EXERCISE: Rewrite the lines below, changing "series" to "data set" wherever it appears and keeping everything else the same. Leave out the pictures.

INPUT FOR THIS TASK:
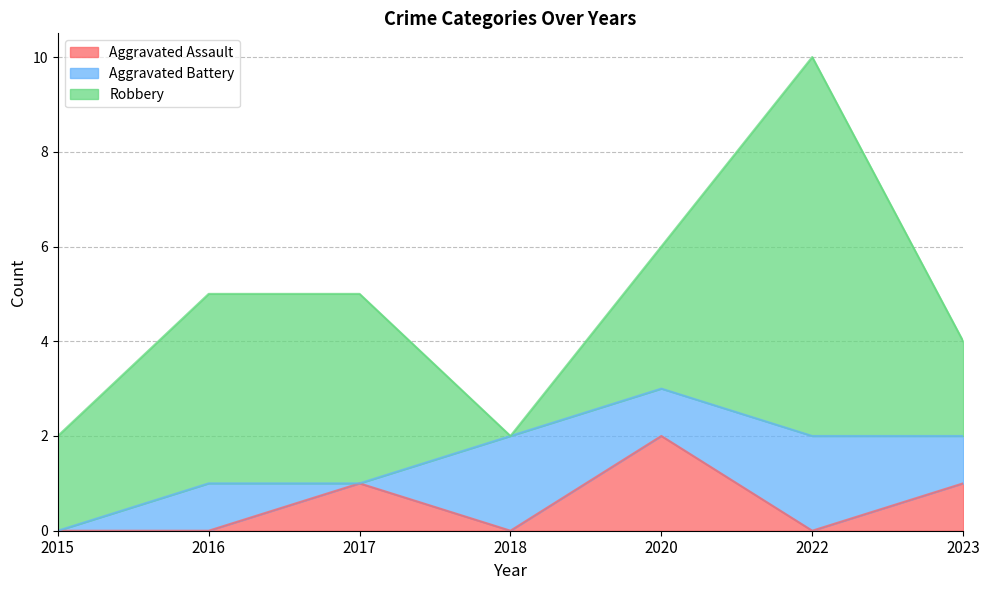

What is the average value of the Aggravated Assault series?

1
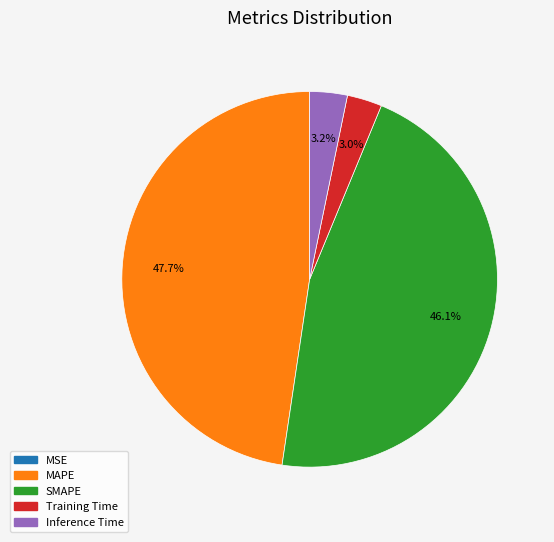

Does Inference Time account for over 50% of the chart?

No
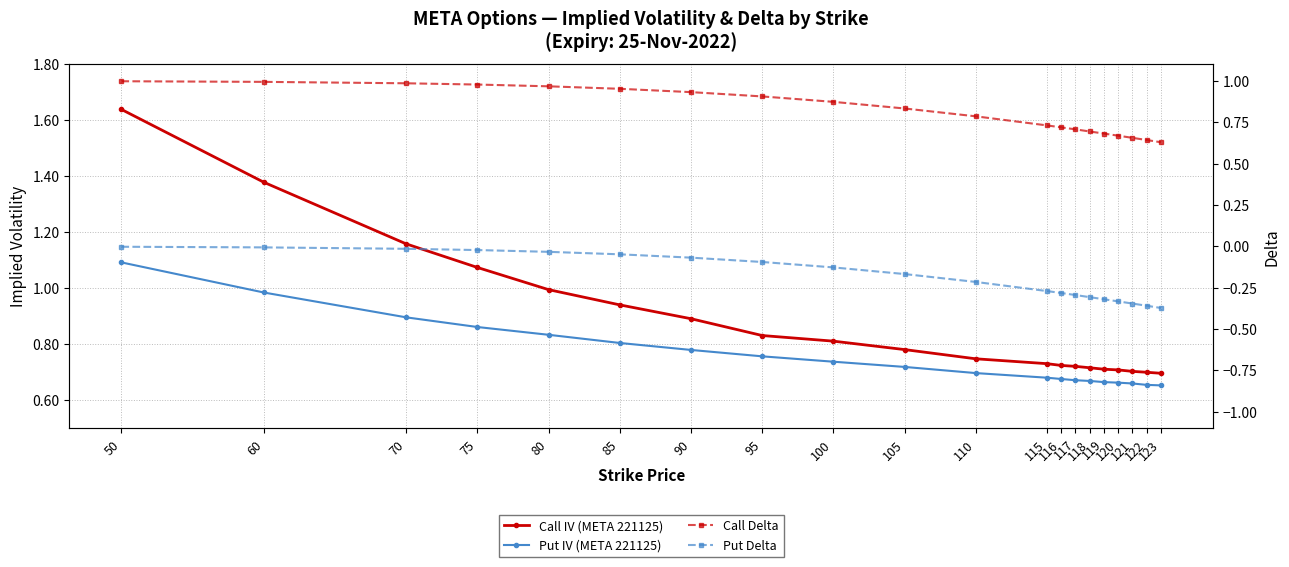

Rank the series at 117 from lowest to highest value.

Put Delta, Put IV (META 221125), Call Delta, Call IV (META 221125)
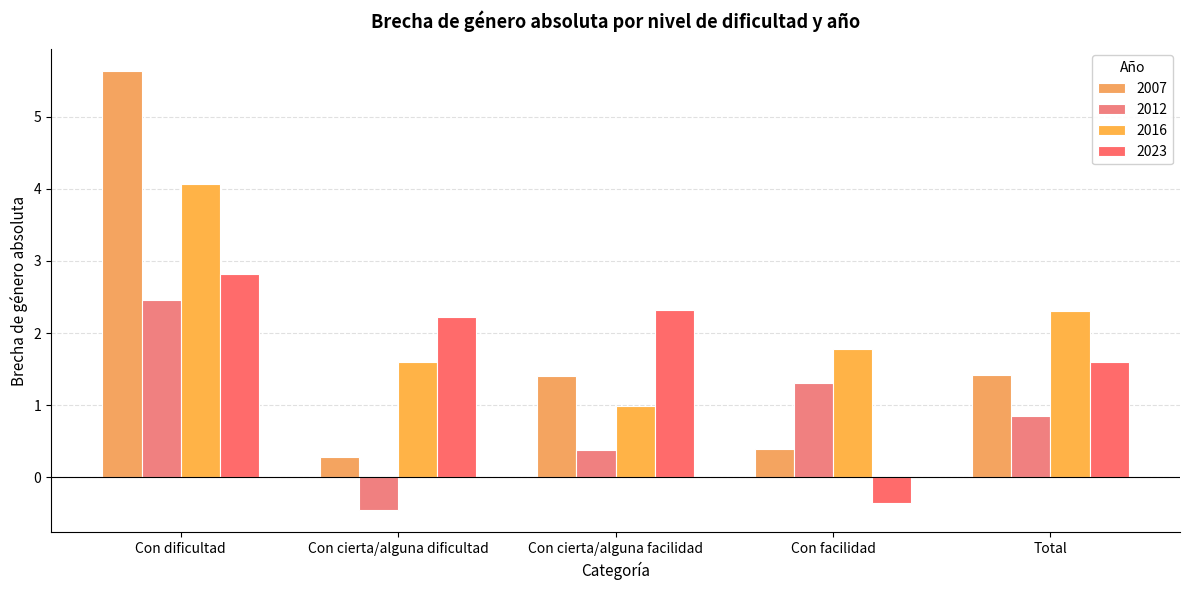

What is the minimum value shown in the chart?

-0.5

ANSWER TO THE EXERCISE:
What is the average value of the Aggravated Assault data set?

1

Does Inference Time account for over 50% of the chart?

No

Rank the data set at 117 from lowest to highest value.

Put Delta, Put IV (META 221125), Call Delta, Call IV (META 221125)

What is the minimum value shown in the chart?

-0.5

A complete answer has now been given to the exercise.